“Directeur, ik ga niet kandideren voor uren in de tweede graad want ik geef liever les in de derde graad.”
Een vaste benoeming in het onderwijs brengt enkele belangrijke voordelen met zich mee. Naar mijn aanvoelen is het belangrijkste voordeel werkzekerheid. Een vaste benoeming geeft je het recht op werk (en de plicht om dat werk te presteren). Aan dat recht/deze plicht zijn natuurlijk grenzen en dat is waar ‘de reikwijdte van de vaste benoeming’ komt kijken.
A. HET AMBT
Een eerste beperking is het ambt waarin de vaste benoeming werd uitgesproken. Wie vastbenoemd werd als administratief medewerker kan later niet gevraagd worden (noch eisen) een job als leerkracht op te nemen. Er bestaan in het secundair onderwijs enkele tientallen ambten zoals directeur, leraar, administratief medewerker. ‘Leraar wiskunde’ is geen ambt, het ambt van een leraar wiskunde is leraar. Daarop is één uitzondering nl. ‘Leraar godsdienst’.

▶ [Gegevensoverzicht]
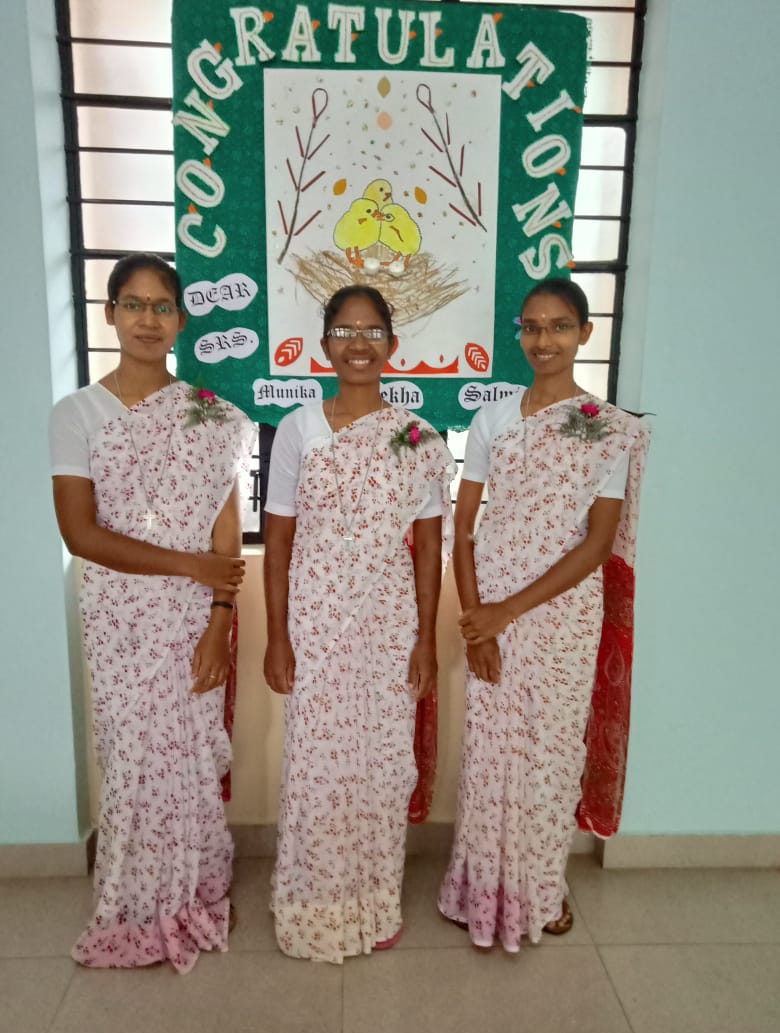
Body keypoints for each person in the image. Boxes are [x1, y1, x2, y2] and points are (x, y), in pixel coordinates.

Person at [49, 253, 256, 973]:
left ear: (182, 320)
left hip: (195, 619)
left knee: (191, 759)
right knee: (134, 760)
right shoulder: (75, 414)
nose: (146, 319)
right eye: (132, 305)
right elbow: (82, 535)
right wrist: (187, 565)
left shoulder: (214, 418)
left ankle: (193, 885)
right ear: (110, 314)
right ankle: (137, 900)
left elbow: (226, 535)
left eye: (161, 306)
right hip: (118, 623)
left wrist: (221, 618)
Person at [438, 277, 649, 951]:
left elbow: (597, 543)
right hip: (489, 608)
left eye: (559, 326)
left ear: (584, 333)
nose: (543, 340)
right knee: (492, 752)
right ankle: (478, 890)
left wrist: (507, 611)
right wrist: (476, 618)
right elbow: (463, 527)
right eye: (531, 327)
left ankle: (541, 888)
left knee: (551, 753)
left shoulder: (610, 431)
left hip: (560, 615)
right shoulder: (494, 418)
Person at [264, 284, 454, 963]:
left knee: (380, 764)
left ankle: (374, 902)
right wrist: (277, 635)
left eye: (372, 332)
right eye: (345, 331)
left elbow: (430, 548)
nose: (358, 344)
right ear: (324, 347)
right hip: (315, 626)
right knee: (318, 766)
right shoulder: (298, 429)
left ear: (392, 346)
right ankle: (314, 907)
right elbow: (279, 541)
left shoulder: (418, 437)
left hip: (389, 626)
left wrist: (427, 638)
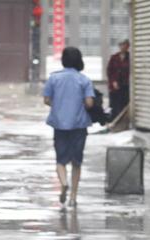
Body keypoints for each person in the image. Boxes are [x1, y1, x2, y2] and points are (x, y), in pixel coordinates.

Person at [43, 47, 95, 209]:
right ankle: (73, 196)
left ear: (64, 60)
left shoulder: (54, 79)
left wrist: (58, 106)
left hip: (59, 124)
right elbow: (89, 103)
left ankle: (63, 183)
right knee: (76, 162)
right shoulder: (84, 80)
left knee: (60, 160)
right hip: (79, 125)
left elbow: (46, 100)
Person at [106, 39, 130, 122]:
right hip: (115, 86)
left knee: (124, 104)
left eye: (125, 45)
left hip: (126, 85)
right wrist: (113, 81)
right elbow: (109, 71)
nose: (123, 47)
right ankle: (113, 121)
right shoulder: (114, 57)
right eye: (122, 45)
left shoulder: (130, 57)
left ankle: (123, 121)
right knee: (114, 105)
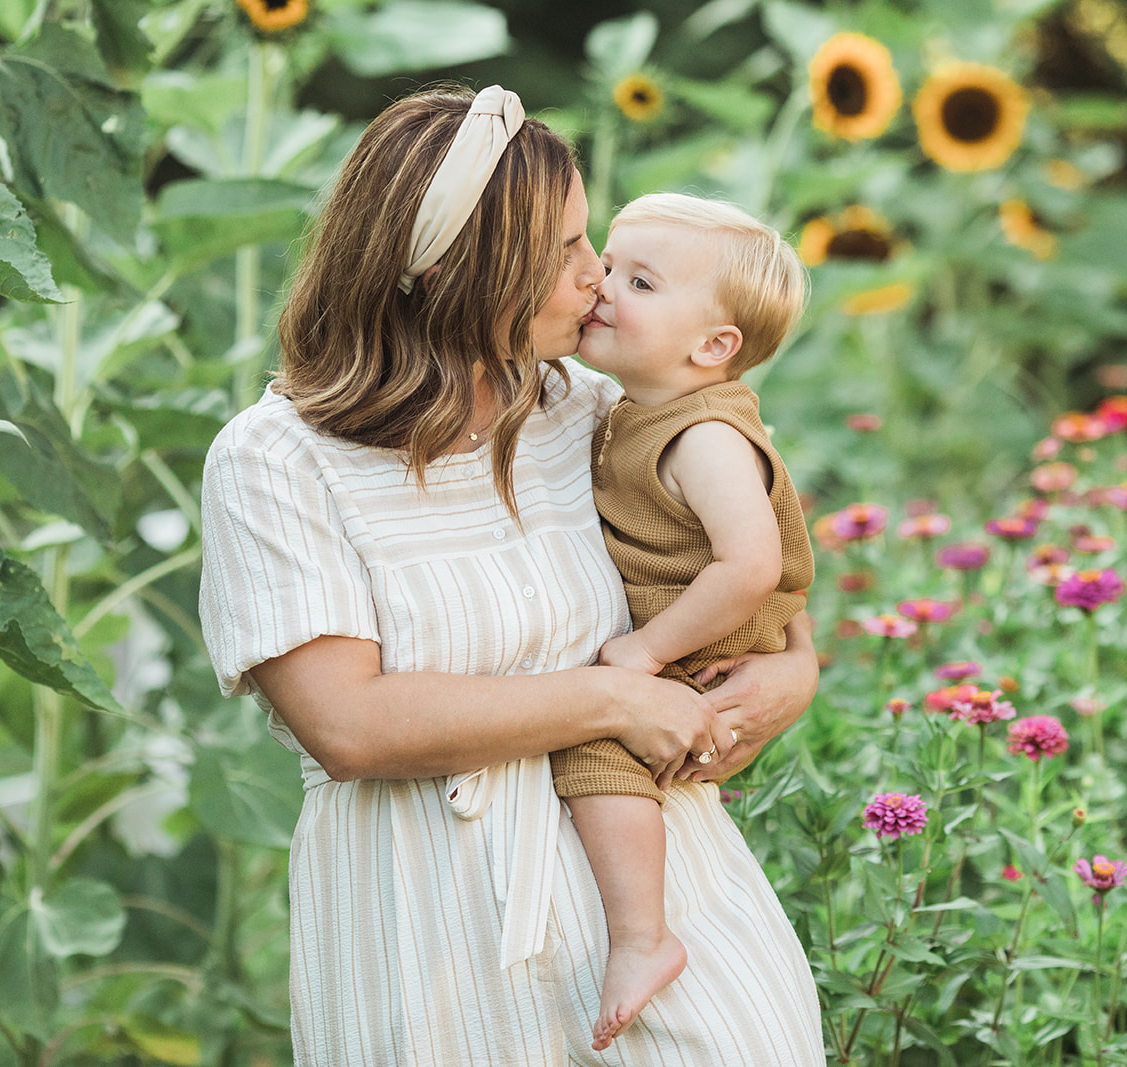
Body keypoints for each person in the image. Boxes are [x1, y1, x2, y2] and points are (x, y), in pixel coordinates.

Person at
...
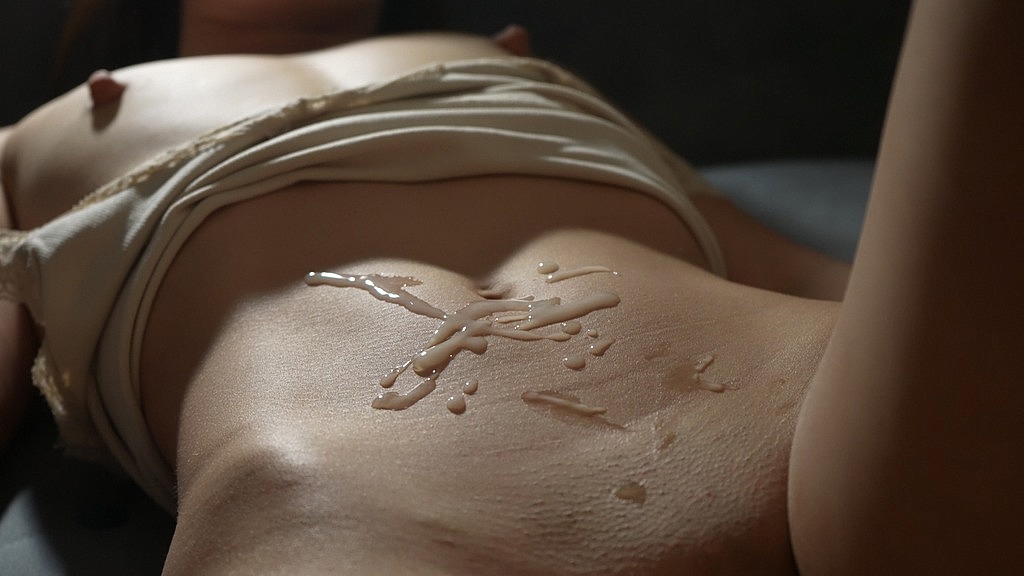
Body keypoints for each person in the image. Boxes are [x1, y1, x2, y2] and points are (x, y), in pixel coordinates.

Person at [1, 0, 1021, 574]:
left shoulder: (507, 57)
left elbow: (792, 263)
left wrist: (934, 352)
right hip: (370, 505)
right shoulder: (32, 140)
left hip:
* * *
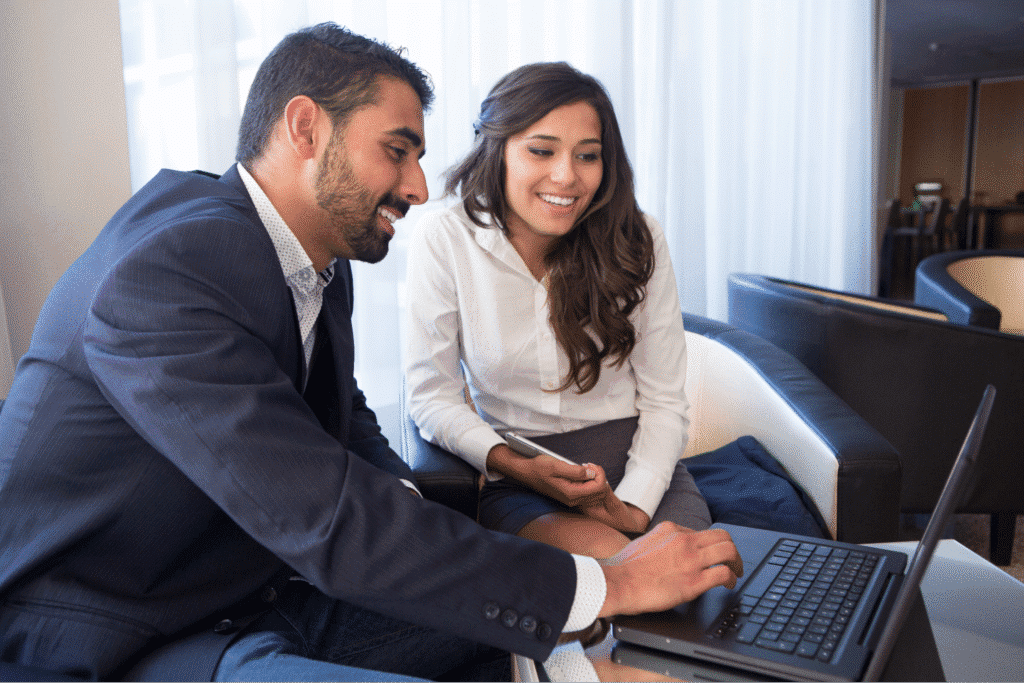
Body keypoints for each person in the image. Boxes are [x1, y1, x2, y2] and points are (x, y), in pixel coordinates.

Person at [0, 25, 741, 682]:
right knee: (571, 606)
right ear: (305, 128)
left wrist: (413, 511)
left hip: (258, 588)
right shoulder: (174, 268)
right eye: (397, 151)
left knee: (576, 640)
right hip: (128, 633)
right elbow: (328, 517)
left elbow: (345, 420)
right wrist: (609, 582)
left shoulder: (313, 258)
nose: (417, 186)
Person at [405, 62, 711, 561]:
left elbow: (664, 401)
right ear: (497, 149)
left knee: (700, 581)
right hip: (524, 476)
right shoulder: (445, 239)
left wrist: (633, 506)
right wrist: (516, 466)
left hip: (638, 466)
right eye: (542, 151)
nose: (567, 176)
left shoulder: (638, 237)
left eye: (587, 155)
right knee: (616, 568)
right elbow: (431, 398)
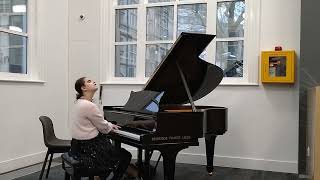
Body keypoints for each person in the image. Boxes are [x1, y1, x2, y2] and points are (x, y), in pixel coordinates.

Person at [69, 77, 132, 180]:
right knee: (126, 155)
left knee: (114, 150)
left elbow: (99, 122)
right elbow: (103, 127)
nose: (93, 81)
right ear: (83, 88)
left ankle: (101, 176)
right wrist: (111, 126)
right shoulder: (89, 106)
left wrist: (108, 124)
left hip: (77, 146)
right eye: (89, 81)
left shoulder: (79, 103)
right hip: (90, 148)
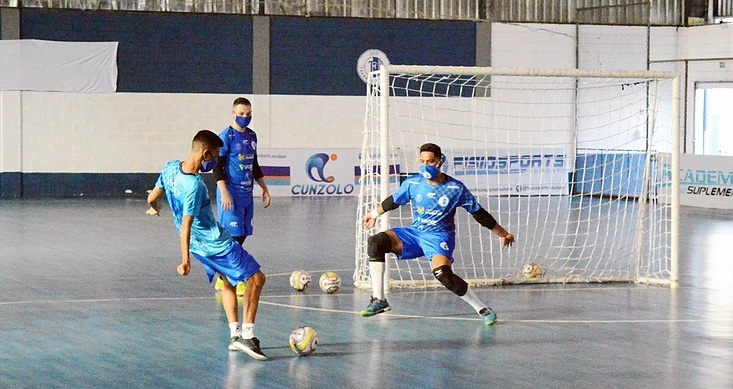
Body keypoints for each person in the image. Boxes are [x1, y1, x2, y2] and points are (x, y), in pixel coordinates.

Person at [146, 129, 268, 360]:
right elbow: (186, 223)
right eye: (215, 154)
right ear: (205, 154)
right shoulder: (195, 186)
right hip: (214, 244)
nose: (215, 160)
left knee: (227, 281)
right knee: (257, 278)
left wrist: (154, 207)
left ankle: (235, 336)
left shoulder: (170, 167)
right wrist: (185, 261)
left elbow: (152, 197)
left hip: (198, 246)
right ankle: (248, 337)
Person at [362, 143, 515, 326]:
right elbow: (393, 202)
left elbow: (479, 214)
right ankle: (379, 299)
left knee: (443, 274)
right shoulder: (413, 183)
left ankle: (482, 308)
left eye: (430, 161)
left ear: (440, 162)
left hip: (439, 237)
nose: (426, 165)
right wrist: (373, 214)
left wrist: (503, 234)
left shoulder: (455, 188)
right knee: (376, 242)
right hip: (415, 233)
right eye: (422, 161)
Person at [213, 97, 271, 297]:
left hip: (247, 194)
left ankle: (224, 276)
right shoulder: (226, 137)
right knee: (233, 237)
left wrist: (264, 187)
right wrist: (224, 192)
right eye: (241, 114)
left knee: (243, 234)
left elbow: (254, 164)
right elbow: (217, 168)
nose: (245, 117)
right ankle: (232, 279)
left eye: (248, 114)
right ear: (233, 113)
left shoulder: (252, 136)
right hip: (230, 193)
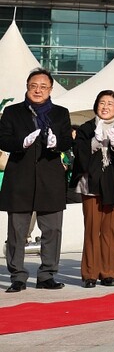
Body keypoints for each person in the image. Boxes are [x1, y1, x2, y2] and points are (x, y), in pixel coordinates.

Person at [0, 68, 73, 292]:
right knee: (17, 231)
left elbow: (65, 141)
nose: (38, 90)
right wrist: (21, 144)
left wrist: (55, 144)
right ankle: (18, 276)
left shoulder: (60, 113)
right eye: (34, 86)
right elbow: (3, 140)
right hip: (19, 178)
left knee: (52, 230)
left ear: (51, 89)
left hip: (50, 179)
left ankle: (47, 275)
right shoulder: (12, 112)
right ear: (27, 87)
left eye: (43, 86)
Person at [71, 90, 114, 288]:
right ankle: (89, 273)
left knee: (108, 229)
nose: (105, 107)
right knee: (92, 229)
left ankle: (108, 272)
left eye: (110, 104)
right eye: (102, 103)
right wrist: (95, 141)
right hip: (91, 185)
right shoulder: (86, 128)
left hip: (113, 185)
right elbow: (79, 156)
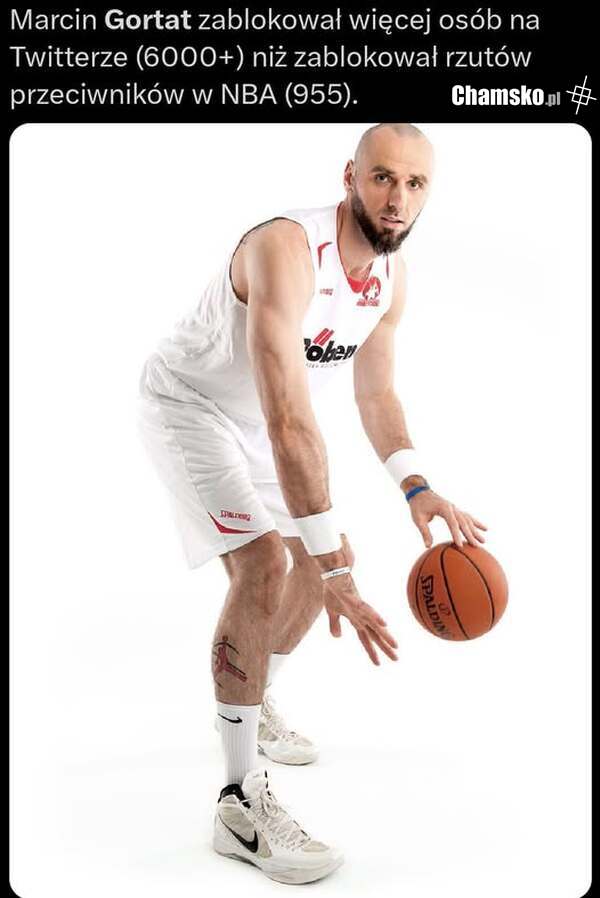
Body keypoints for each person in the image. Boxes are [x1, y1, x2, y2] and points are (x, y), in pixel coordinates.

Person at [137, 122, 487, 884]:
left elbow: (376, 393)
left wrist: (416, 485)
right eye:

▶ [Takenlijst]
a. Neem uit het tekstfragment over de vaste benoeming letterlijk de passage over tussen "A. HET AMBT" en "nl. ‘Leraar godsdienst’.", beide inbegrepen.
b. Welk ambt noemt het tekstfragment over de vaste benoeming als enige uitzondering op de regel dat een vak geen ambt is?

▶ [Schriftelijke antwoorden]
a.
A. HET AMBT
Een eerste beperking is het ambt waarin de vaste benoeming werd uitgesproken. Wie vastbenoemd werd als administratief medewerker kan later niet gevraagd worden (noch eisen) een job als leerkracht op te nemen. Er bestaan in het secundair onderwijs enkele tientallen ambten zoals directeur, leraar, administratief medewerker. ‘Leraar wiskunde’ is geen ambt, het ambt van een leraar wiskunde is leraar. Daarop is één uitzondering nl. ‘Leraar godsdienst’.

b. Het ambt ‘Leraar godsdienst’.